A self-contained learning site for new engineers. Two chapters — HTTP & The Web and REST APIs — each with plain-English explanations, real-world analogies, and tiered thinking problems (🟢 easy / 🟡 medium / 🔴 hard) with story, hints, and answers.
python3 -m http.server 8000Open http://localhost:8000.
Opening
index.htmldirectly (file://) won't work — browsers block loading the local Markdown files. Any static server is fine:npx serve .orphp -S localhost:8000.
index.html # thin HTML skeleton — layout only, no logic
assets/
styles.css # all site styling, incl. the special content blocks
app.js # rendering, navigation, quizzes, progress tracking
content/
chapters.json # manifest: chapter ids, titles, and ordered section files
00-intro.md # welcome + how to use
01-http/ # Chapter ① — HTTP & The Web, one file per section
00-overview.md
01-internet.md
…
13-resources.md
02-rest/ # Chapter ② — REST APIs, one file per section
00-overview.md
…
09-further-reading.md
03-brainstorm.md # 🧠 Brainstorm — open-ended discussion questions
A chapter is an entry in content/chapters.json listing its section files in order. The site fetches them all and renders them as one page, joined with --- dividers — so a chapter can be a single file (like the intro) or a folder of sections.

PROBLEM 1:
Answer these about the learning site description:
(a) What port number does the suggested Python server command use?
(b) Which file serves as the manifest of chapter ids, titles, and ordered section files?
(c) What dividers join a chapter's section files when the site renders them as one page?

PROVIDED MATERIAL:
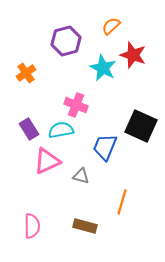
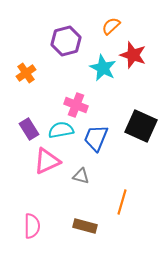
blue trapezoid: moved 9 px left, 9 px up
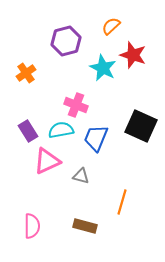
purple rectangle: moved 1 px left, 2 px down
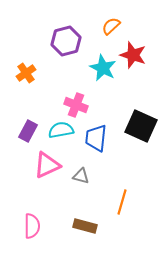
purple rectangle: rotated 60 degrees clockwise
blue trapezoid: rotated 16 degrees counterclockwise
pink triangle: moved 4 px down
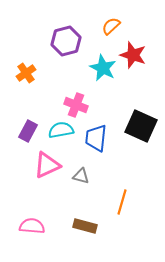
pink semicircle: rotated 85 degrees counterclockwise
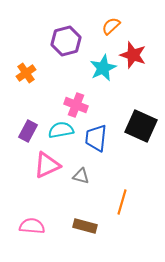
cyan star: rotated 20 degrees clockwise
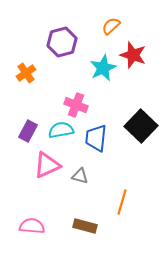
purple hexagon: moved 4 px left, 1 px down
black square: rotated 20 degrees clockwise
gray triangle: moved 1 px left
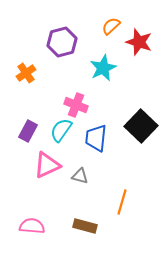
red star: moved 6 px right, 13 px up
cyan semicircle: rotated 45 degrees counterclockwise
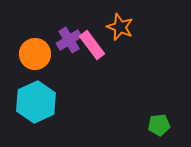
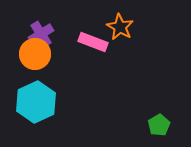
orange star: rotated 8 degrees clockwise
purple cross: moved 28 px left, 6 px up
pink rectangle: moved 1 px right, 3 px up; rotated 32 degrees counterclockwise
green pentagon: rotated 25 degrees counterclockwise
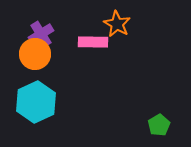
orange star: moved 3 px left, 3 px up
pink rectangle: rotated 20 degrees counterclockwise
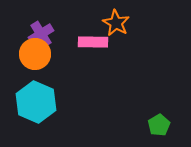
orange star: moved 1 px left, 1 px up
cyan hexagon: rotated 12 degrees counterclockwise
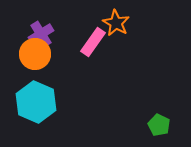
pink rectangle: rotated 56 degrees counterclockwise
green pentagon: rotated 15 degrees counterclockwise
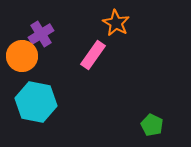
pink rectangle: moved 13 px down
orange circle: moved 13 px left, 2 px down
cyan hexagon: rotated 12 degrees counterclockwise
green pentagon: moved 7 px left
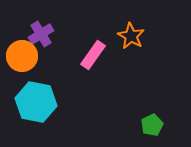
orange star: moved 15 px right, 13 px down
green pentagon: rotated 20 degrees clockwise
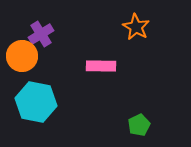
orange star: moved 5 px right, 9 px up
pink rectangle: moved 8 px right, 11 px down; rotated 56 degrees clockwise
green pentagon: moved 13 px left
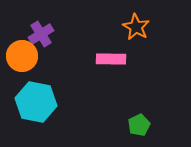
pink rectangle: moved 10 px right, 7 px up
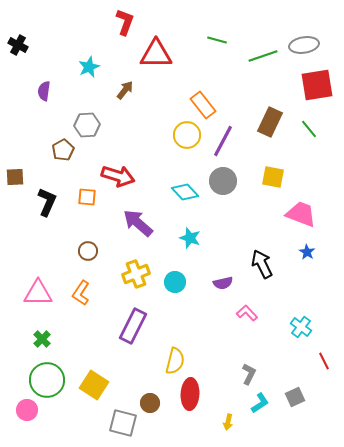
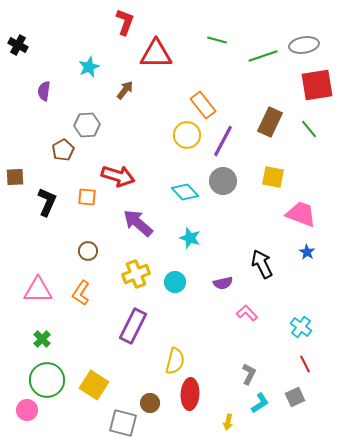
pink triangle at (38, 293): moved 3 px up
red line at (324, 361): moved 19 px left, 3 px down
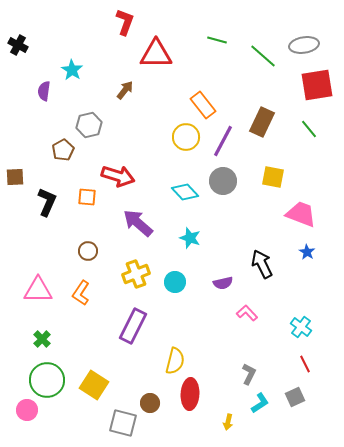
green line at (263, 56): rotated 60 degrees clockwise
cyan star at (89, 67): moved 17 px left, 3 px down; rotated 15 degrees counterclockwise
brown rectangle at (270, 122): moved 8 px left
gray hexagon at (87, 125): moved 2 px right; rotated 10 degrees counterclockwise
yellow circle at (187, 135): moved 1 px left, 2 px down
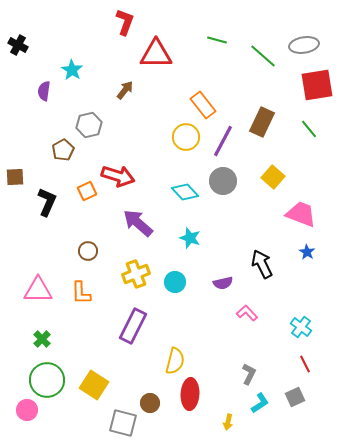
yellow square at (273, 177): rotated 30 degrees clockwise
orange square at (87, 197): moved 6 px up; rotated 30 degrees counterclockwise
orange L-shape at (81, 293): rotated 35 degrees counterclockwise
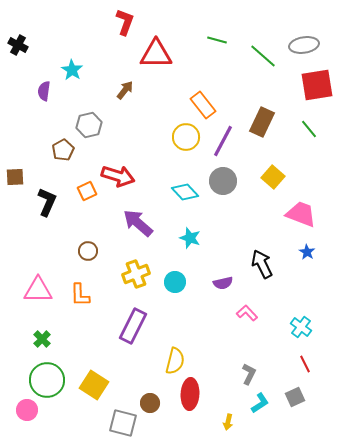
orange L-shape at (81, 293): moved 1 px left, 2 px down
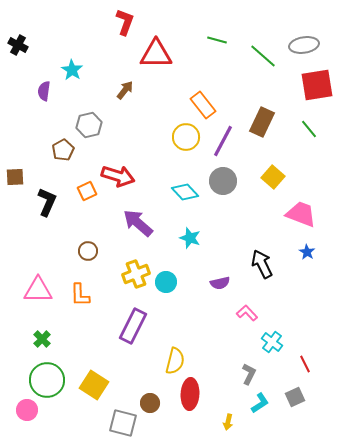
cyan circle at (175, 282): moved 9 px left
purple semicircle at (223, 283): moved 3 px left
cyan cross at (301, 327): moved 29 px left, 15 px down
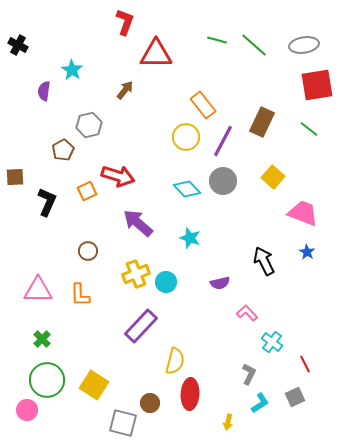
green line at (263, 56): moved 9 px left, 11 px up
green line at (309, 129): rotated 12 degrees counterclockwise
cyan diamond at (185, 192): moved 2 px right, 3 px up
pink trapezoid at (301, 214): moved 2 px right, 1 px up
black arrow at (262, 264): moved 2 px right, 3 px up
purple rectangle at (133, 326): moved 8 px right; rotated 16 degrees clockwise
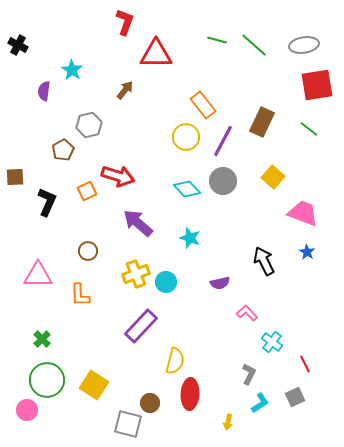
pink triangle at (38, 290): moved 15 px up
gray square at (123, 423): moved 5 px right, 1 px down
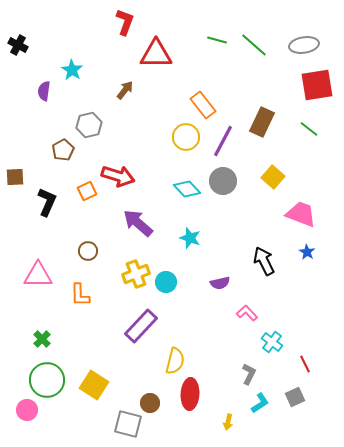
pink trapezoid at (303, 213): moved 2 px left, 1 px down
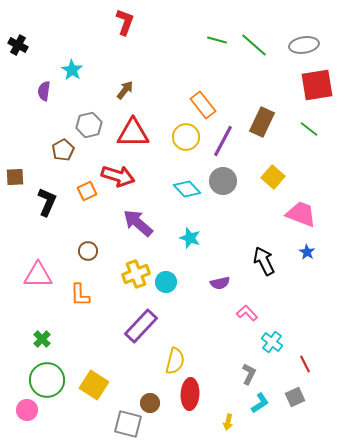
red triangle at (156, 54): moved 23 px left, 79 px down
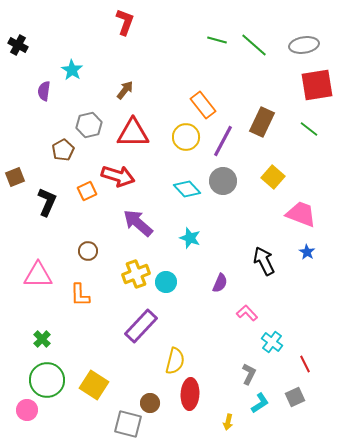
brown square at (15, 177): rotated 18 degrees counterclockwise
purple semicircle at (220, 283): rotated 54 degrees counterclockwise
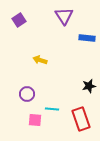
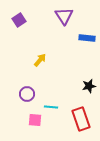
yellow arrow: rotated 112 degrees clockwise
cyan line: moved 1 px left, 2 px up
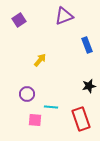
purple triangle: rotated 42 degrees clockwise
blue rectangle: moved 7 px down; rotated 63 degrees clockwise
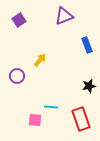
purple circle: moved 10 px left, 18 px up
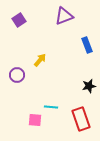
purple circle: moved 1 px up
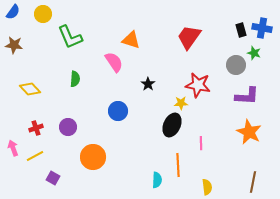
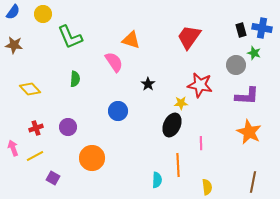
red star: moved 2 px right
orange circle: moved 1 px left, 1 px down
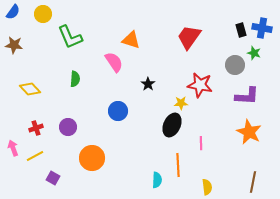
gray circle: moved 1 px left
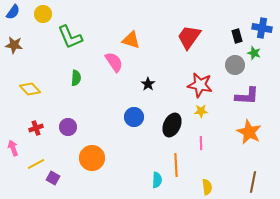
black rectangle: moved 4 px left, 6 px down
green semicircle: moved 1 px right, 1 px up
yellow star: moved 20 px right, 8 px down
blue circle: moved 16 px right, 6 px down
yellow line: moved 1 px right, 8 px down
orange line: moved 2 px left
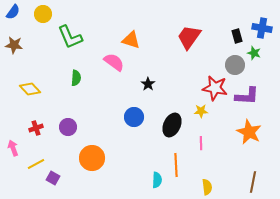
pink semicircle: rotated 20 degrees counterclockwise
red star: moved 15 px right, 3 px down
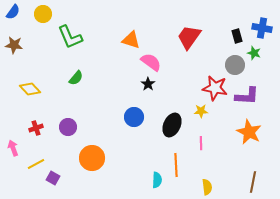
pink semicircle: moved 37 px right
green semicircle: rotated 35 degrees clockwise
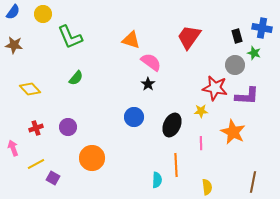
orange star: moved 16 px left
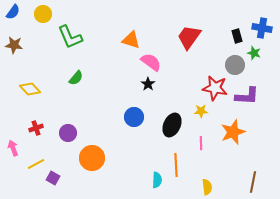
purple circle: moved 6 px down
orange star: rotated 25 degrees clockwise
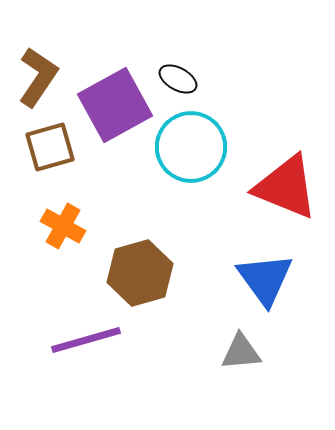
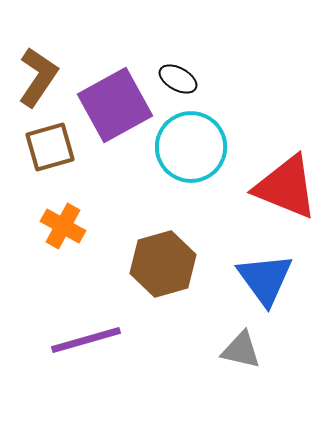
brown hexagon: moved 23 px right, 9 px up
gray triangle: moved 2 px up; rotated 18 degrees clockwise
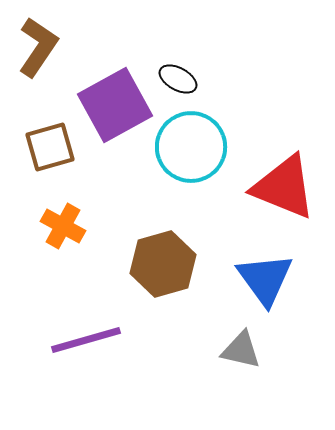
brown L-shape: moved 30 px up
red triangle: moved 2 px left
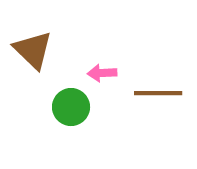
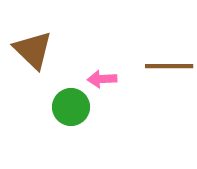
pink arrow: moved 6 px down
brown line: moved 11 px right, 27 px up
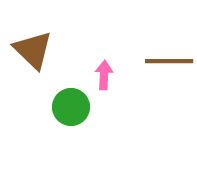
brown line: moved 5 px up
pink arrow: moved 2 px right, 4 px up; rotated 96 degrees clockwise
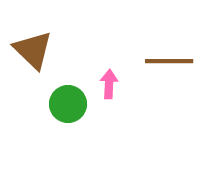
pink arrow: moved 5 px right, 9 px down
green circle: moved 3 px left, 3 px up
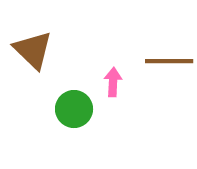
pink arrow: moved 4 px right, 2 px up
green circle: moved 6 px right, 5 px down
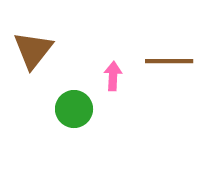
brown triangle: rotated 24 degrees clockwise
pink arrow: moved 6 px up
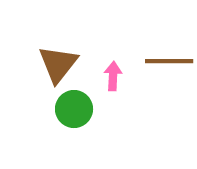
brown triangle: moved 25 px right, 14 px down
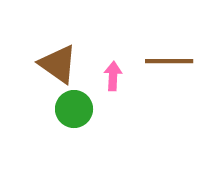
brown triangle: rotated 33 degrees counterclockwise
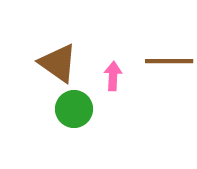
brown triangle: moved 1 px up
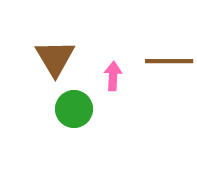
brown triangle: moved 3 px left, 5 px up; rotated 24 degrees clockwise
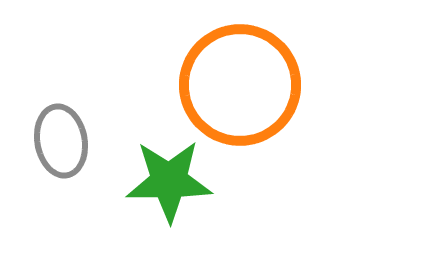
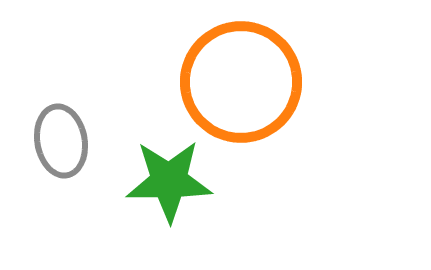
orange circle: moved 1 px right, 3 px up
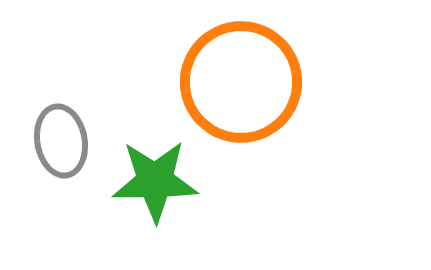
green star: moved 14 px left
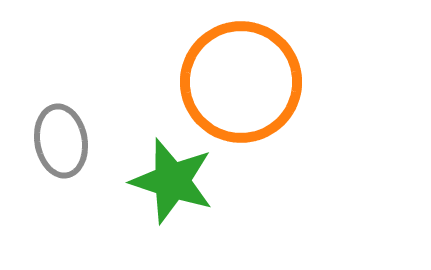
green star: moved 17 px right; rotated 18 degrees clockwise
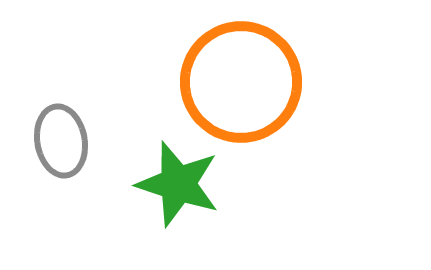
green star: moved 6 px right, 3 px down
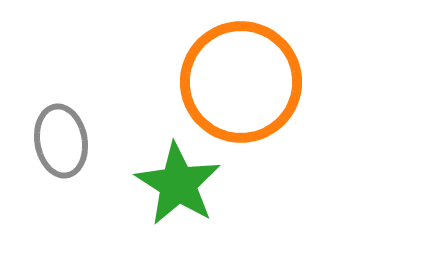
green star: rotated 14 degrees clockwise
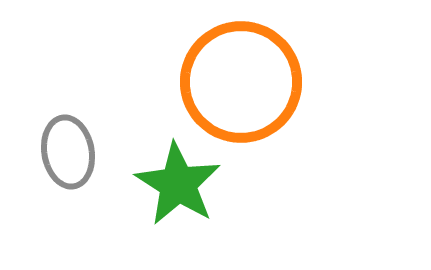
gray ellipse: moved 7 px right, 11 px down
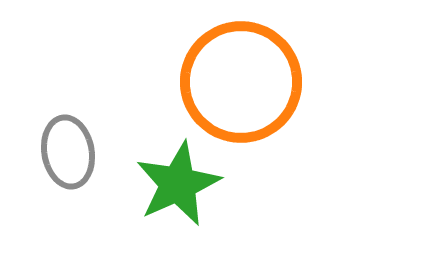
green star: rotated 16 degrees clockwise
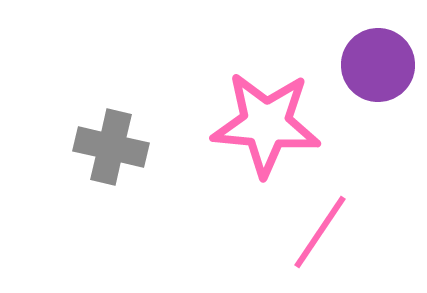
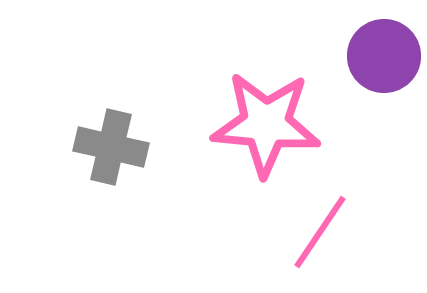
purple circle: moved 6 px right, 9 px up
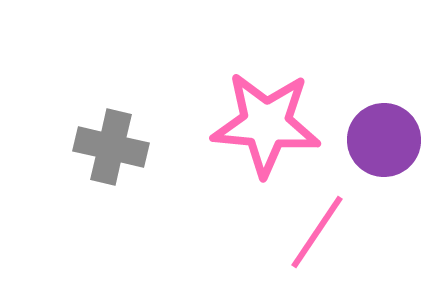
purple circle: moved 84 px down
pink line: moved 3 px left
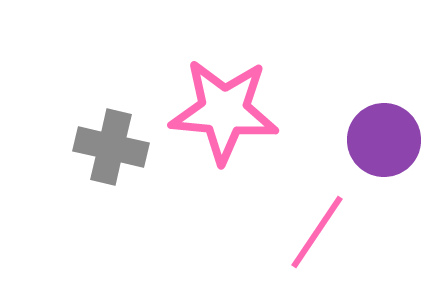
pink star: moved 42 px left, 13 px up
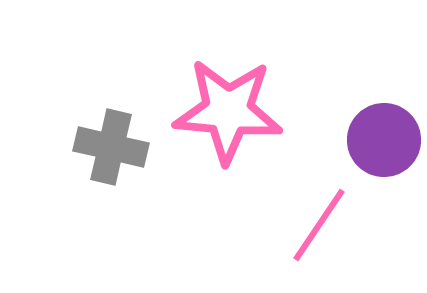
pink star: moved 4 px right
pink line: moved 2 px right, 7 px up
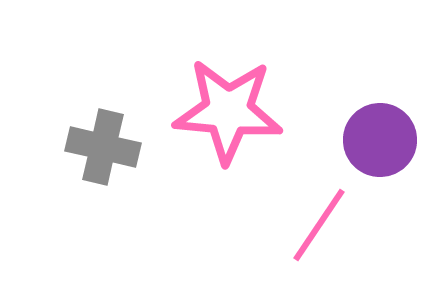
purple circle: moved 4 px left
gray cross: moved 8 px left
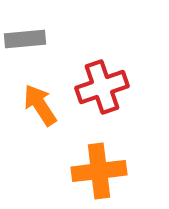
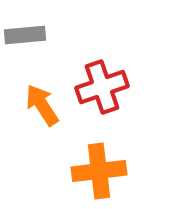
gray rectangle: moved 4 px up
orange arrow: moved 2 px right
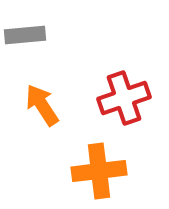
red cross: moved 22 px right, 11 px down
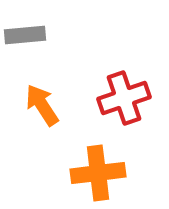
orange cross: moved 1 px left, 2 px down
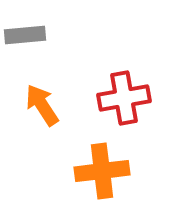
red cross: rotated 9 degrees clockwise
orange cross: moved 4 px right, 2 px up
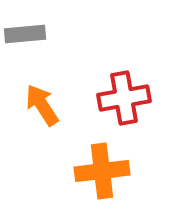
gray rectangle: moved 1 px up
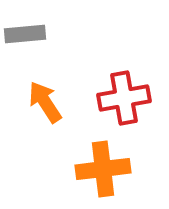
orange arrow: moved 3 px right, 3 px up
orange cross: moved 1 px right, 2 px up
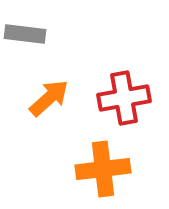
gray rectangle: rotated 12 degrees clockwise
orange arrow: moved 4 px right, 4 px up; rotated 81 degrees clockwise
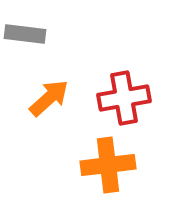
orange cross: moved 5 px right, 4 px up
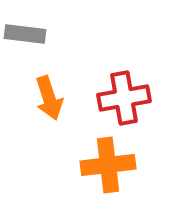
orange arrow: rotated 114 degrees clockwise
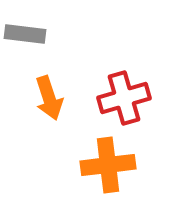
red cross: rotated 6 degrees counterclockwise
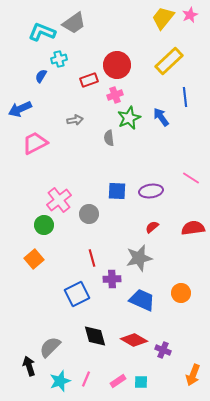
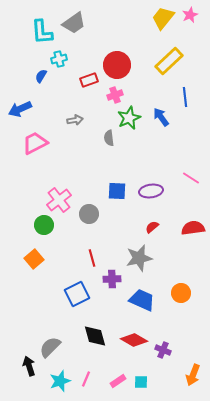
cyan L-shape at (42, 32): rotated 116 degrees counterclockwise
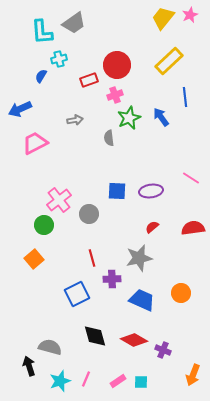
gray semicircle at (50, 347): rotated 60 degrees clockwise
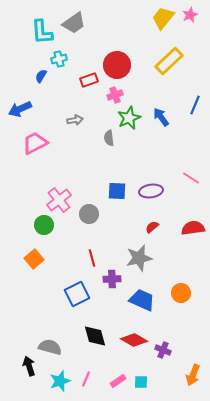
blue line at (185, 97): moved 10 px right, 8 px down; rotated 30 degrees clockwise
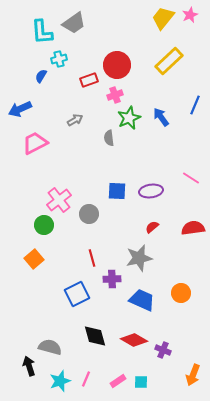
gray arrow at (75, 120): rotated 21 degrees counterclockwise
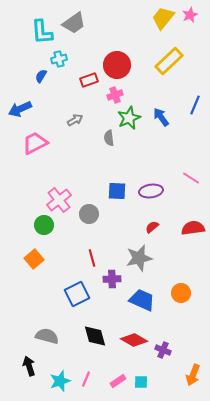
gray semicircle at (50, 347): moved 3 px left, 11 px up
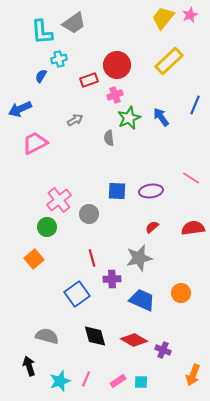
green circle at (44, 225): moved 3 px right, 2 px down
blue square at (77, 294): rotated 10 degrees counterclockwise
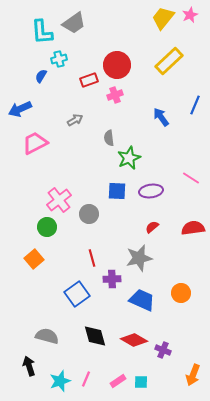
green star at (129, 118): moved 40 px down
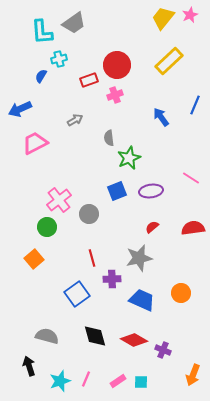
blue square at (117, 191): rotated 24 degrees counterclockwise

PROBLEM 2: Reproduce the records word for word, from their start through the line containing "yellow circle at", inclusive, and omit the pictures.

COMPLETE ANSWER 1:
(a) 8000
(b) content/chapters.json
(c) --- dividers

COMPLETE ANSWER 2:
blue trapezoid: moved 9 px left, 9 px up
purple rectangle: moved 1 px left, 2 px down
purple rectangle: rotated 60 degrees clockwise
blue trapezoid: rotated 16 degrees counterclockwise
pink triangle: moved 4 px down
pink semicircle: rotated 85 degrees counterclockwise
cyan star: rotated 20 degrees clockwise
purple hexagon: moved 4 px left, 1 px down
black square: rotated 20 degrees clockwise
gray triangle: moved 1 px left
red star: moved 6 px right, 13 px up
cyan semicircle: rotated 45 degrees counterclockwise
orange star: rotated 8 degrees clockwise
purple cross: moved 28 px left, 6 px up
pink rectangle: moved 1 px right, 3 px up; rotated 32 degrees counterclockwise
green pentagon: rotated 25 degrees counterclockwise
orange star: moved 3 px left, 3 px up
pink rectangle: rotated 20 degrees counterclockwise
orange star: moved 1 px left, 1 px up
cyan hexagon: rotated 12 degrees counterclockwise
pink rectangle: rotated 56 degrees counterclockwise
green pentagon: rotated 15 degrees counterclockwise
pink rectangle: moved 13 px down
orange circle: moved 13 px left, 2 px down
cyan hexagon: rotated 12 degrees counterclockwise
green pentagon: moved 7 px left
orange star: moved 15 px right, 13 px down
green pentagon: rotated 20 degrees clockwise
orange star: moved 5 px right, 9 px up
pink rectangle: moved 8 px right, 11 px down; rotated 56 degrees clockwise
green pentagon: moved 13 px left
pink rectangle: moved 10 px right, 7 px up
pink triangle at (38, 293): moved 3 px up
red line at (324, 361): moved 19 px left, 3 px down
green line at (263, 56): rotated 60 degrees clockwise
cyan star at (89, 67): moved 17 px left, 3 px down; rotated 15 degrees counterclockwise
brown rectangle at (270, 122): moved 8 px left
gray hexagon at (87, 125): moved 2 px right; rotated 10 degrees counterclockwise
yellow circle at (187, 135): moved 1 px left, 2 px down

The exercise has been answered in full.